Although Wishart does not foresee a time when the company gets involved in the delivery of cancer treatment, he would like to extend its audit right through the cancer pathway, including multidisciplinary team decisions, outcomes, survival and local recurrence.

‘That kind of information would be invaluable for insurance companies planning for the future, and would really make sure that they are getting the best deal for their money,’ he tells HM.

‘I think what we will see over the next three to four years is that rather than insurance companies working with every single private breast surgeon there is, they are going to shrink it down and work with groups of surgeons who operate to defined standards for diagnostics and treatment to make sure that their members get best practice delivered in the most efficient way possible and avoid any unnecessary treatment and unnecessary costs.’

New pathways

Wishart also has plans for the company to expand into new cancer pathways on the diagnostics side of the business and promote the benefits of screening to both its corporate and insurance customers.

‘There is a real push now to get involved in cancer prevention and early cancer detection so looking at risk and trying to reduce risk will become a key part of what we do.
‘Traditionally, PMI companies in the UK have stayed away from cancer screening and focused on diagnostics but we have worked closely with Cigna and Vitality to help them introduce cancer screening for their insured members and now other PMIs are considering how they might do that. We are building a number of tools with a team of health actuaries which will help us explain the potential return on investment if they invest in screening for their members,’ he says.

For the moment, however, Wishart recognises that interest in cancer screening
is likely to dip as companies turn their attention to the social and medical implications of the Covid-19 outbreak.

‘What happens to screening services over the coming months is uncertain.
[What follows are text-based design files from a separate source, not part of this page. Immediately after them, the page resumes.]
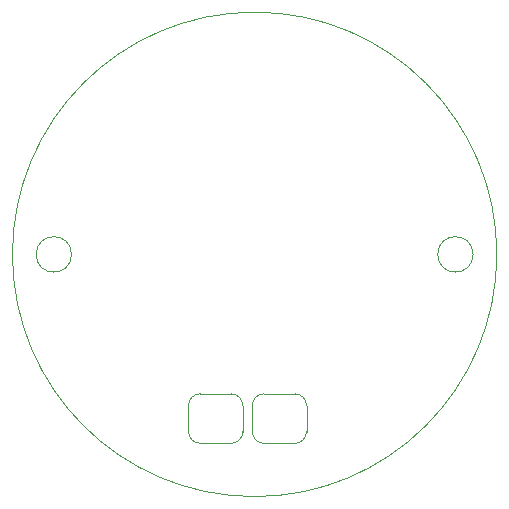
<source format=gm1>
%TF.GenerationSoftware,KiCad,Pcbnew,(5.1.9-0-10_14)*%
%TF.CreationDate,2024-01-23T16:21:58+01:00*%
%TF.ProjectId,mains-psu,6d61696e-732d-4707-9375-2e6b69636164,rev?*%
%TF.SameCoordinates,Original*%
%TF.FileFunction,Profile,NP*%
%FSLAX46Y46*%
G04 Gerber Fmt 4.6, Leading zero omitted, Abs format (unit mm)*
G04 Created by KiCad (PCBNEW (5.1.9-0-10_14)) date 2024-01-23 16:21:58*
%MOMM*%
%LPD*%
G01*
G04 APERTURE LIST*
%TA.AperFunction,Profile*%
%ADD10C,0.050000*%
%TD*%
%TA.AperFunction,Profile*%
%ADD11C,0.120000*%
%TD*%
G04 APERTURE END LIST*
D10*
X18500000Y0D02*
G75*
G03*
X18500000Y0I-1500000J0D01*
G01*
X-15500000Y0D02*
G75*
G03*
X-15500000Y0I-1500000J0D01*
G01*
X20506097Y0D02*
G75*
G03*
X20506097Y0I-20506097J0D01*
G01*
D11*
%TO.C,J2*%
X-5600000Y-12800000D02*
G75*
G02*
X-4600000Y-11800000I1000000J0D01*
G01*
X-4600000Y-16000000D02*
G75*
G02*
X-5600000Y-15000000I0J1000000D01*
G01*
X-2000000Y-11800000D02*
G75*
G02*
X-1000000Y-12800000I0J-1000000D01*
G01*
X-1000000Y-15000000D02*
G75*
G02*
X-2000000Y-16000000I-1000000J0D01*
G01*
X-5600000Y-12800000D02*
X-5600000Y-15000000D01*
X-2000000Y-11800000D02*
X-4600000Y-11800000D01*
X-1000000Y-15000000D02*
X-1000000Y-12800000D01*
X-4600000Y-16000000D02*
X-2000000Y-16000000D01*
%TO.C,J1*%
X4400000Y-15000000D02*
G75*
G02*
X3400000Y-16000000I-1000000J0D01*
G01*
X3400000Y-11800000D02*
G75*
G02*
X4400000Y-12800000I0J-1000000D01*
G01*
X800000Y-16000000D02*
G75*
G02*
X-200000Y-15000000I0J1000000D01*
G01*
X-200000Y-12800000D02*
G75*
G02*
X800000Y-11800000I1000000J0D01*
G01*
X4400000Y-15000000D02*
X4400000Y-12800000D01*
X800000Y-16000000D02*
X3400000Y-16000000D01*
X-200000Y-12800000D02*
X-200000Y-15000000D01*
X3400000Y-11800000D02*
X800000Y-11800000D01*
%TD*%
M02*

</source>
I wouldn’t be surprised if the Covid-19 outbreak drags out that they might suspend screening services for a period of time because there will be nowhere for those patients to go for further investigations,’ he tells HM.

‘But we will help where we can, whether that’s the provision of private cancer screening and diagnostic services for patients who cannot access these on the NHS or supporting the government’s efforts to contain and control the virus.

‘Check4Cancer has experience of collecting finger-prick blood tests for cancer screening, and we are keen to work with laboratories that have a validated anti- body test to ensure that this test is distributed as widely as possible, on a not-for- profit basis, throughout the UK private workforce through our partnerships and collaboration with insured and corporate sectors, as well as multiple brokers and intermediaries that work with UK PLC.

‘We would also be able to collect information from those tested on their geographic location, as well as whether they had been exposed to the virus or had any symptoms, to help better understand how it has spread throughout the UK.’